The best thing about the growth mindset is it can be learned. Dweck points out several studies that indicate this is the case. No matter what our age is, we can change. It’s like the quote from Henry Ford: “Whether you think you can, or you think you can’t–you’re right.” If you don’t think you can grow, you won’t. If you think you can grow, you will.
How to Change
So how do we change from a fixed mindset into a growth mindset? All of us probably have a mixture of these two mindsets during different times or situations. Dweck has some great answers for how to change.
1) Believe you can change. Dweck’s talk is a great starting place to learn the research behind this concept and the power it can have.
2) Remember examples from your own life. Write them down. We’ve all had moments where we had to learn something very difficult that we thought would be impossible. For me, one was learning to play the bagpipes and math (I ended up playing a bagpipe band for a year, and eventually went on to major in a math heavy major for my bachelor’s degree). For you, it might be something related to writing or not. Review your list/success stories when you need a boost.
3) Focus on adopting a growth mindset. Start changing today! When something gets hard, view it as an opportunity for growth. This can be like exercising a new muscle. Try doing hard things. In my choir, we got, “Comfort Zone Assignments,” where we had to pick something outside our comfort zones, do it, then write a report on our experience. You may think this had nothing to do with singing, but being in a choir requires doing things outside your normal comfort zone. So does writing (and publishing, and querying, and self-promotion, etc.). So try this. Send out a report of your efforts to friends or family. It doesn’t matter if it’s big or small. Find ways to grow through uncomfortable situations.
4) Access the power of the great of learning. Put in the time to learn how to write. Read books, attend classes, search the internet, etc. Do diligent practice. Work on your craft and writes stories, short fiction, novels, or whatever it is you want to improve. Get feedback. Find people you trust to tell you what they really think including friends, fellow authors, strangers, beta readers, teachers, etc. And throw some diligent time at this. And also READ!!! Read other’s work and learn from them to see how they write.

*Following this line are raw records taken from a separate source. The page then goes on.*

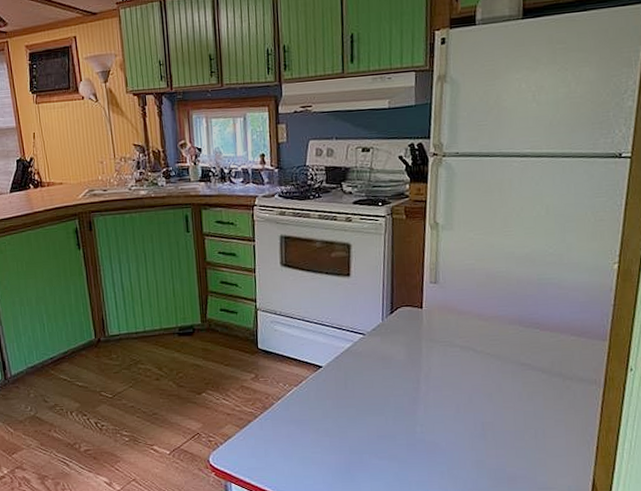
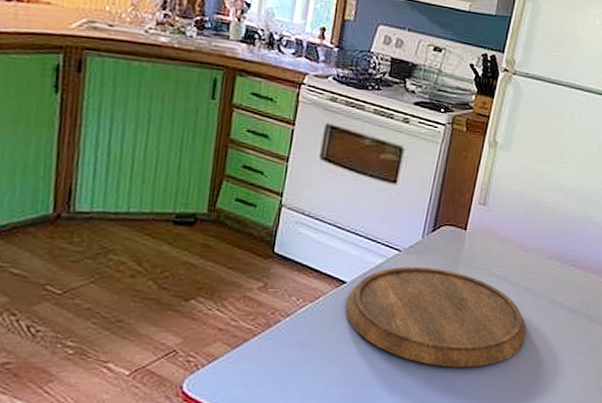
cutting board: none [325,346,500,432] -> present [345,266,528,368]

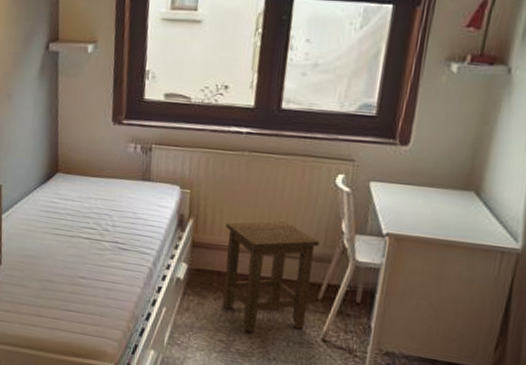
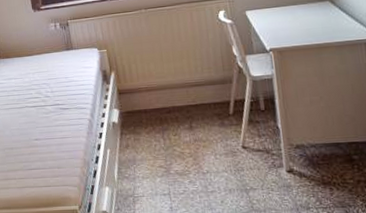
stool: present [222,220,320,333] -> none [141,57,225,155]

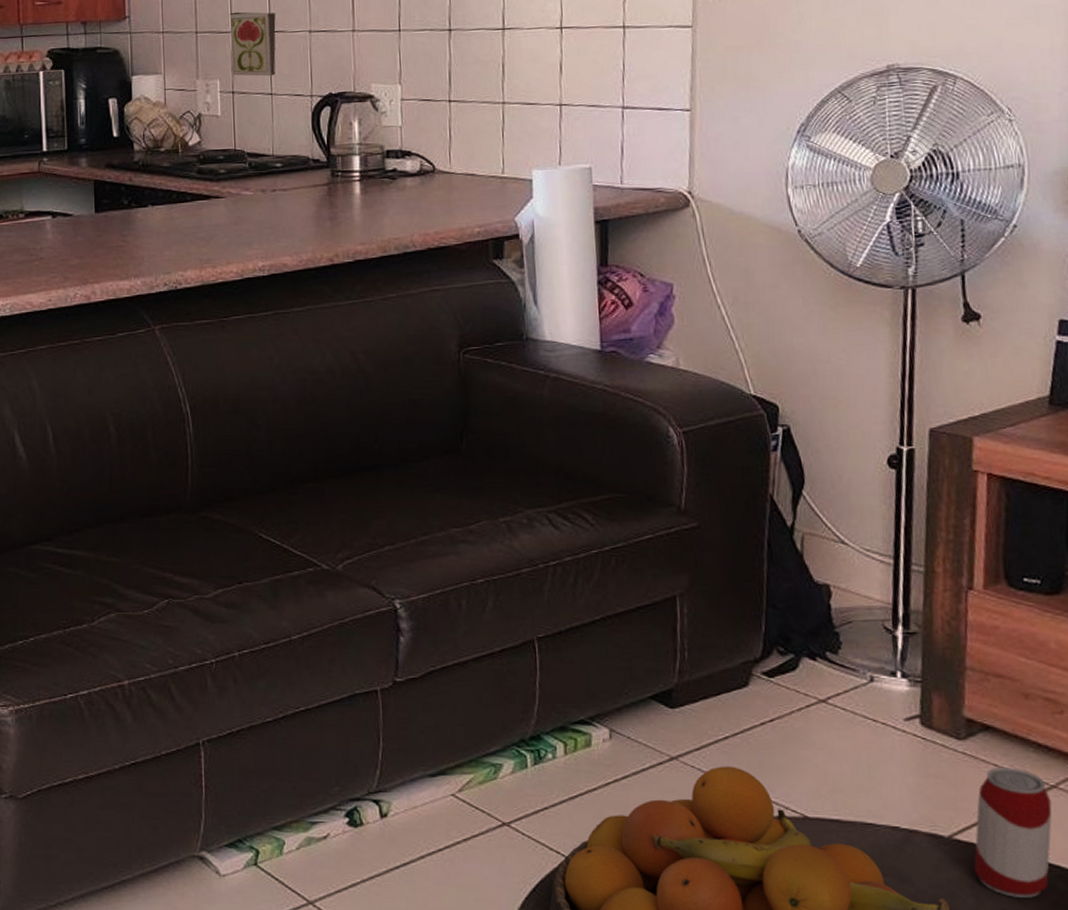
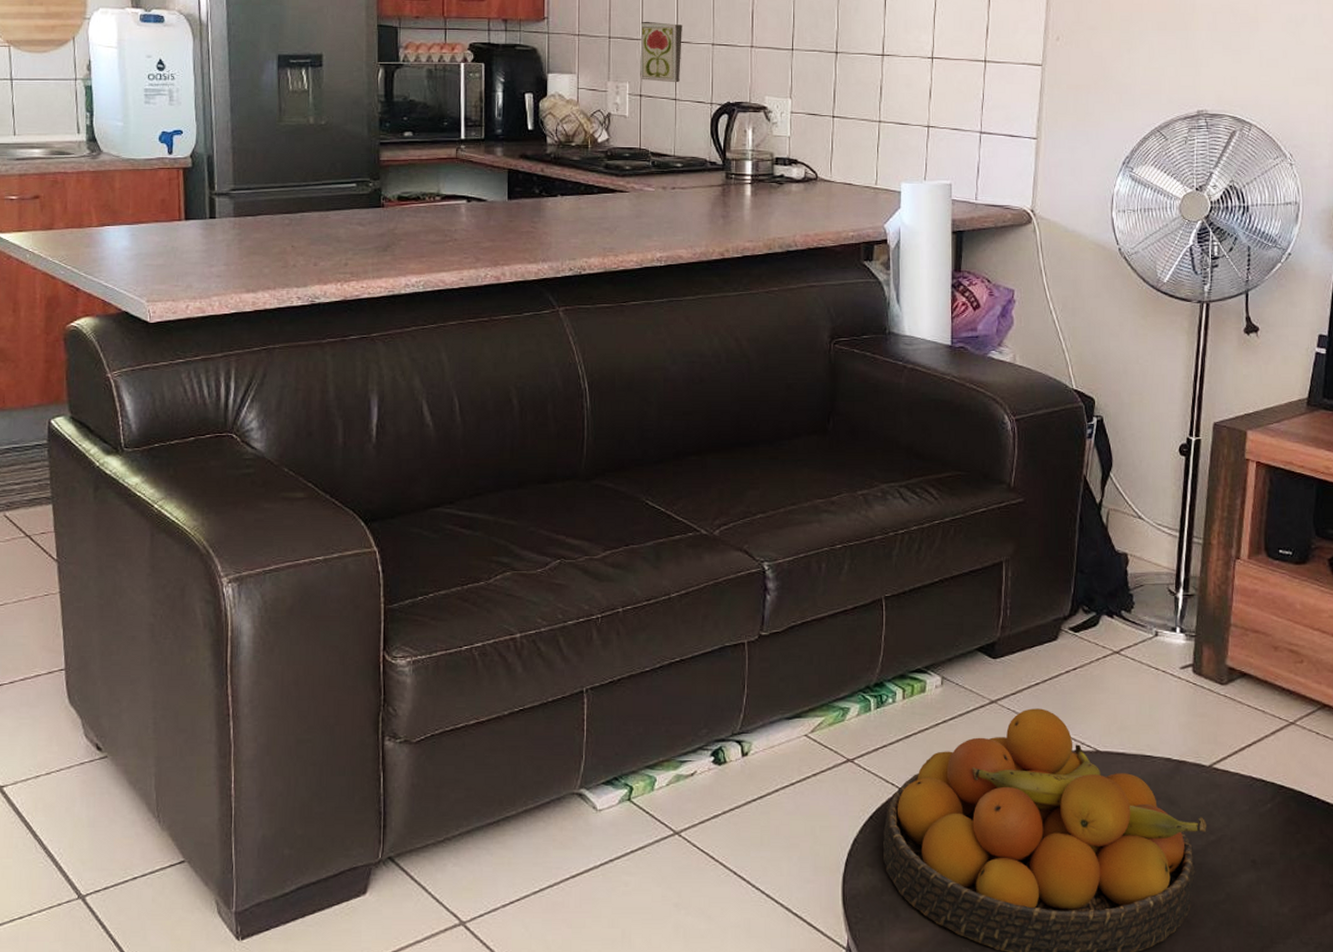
beverage can: present [974,766,1052,898] -> none [1227,707,1290,815]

5) Be careful with comparisons. Comparisons can be useful. They can show us where to grow and reveal new avenues to explore. They can also be severely damaging. Keep in mind who you’re comparing yourself to. If it’s an author who’s much older or who has much more experience than you, chances are you’re making a bad comparison. We also generally only see the final products of someone’s work, not their first draft. Other authors often have teams of editors behind them, helping make their books even better. So cut yourself a break. Compare to learn, but don’t compare to get bogged down.
Growth can happen. For example, my writers’ group has an annoying tendency to give stretch assignments for things we need to work on. It turns out, I stink at writing teenagers. My group noticed and, true to form, began assigning me to write about teenagers more often.
I HATED IT! But I did it. I also read up on how teenagers thought, asked some teenagers or other people about their experiences, reflected on my own, and read some teen literature. After a few submissions, I showed a marked improvement. Some of my teenage stuff is still terrible, but it’s MUCH better than it was and that’s the important thing.
So what are you? Do you tend to have a fixed mindset or a growth mindset? Do you believe you can learn to write great action, stunning romance, incredible settings, and engrossing plots? If you don’t think you can, you’re not alone. Maybe you can’t just yet but you can grow into it. That’s the final point I’ll bring up from Dweck, the power of replacing the concept of “failure” with “not yet.”
We can learn. We can grow.
I’d love to be an enormously successful author, but I’m not there yet. I hope to one day be. And I’ll be working on growing there in the meantime.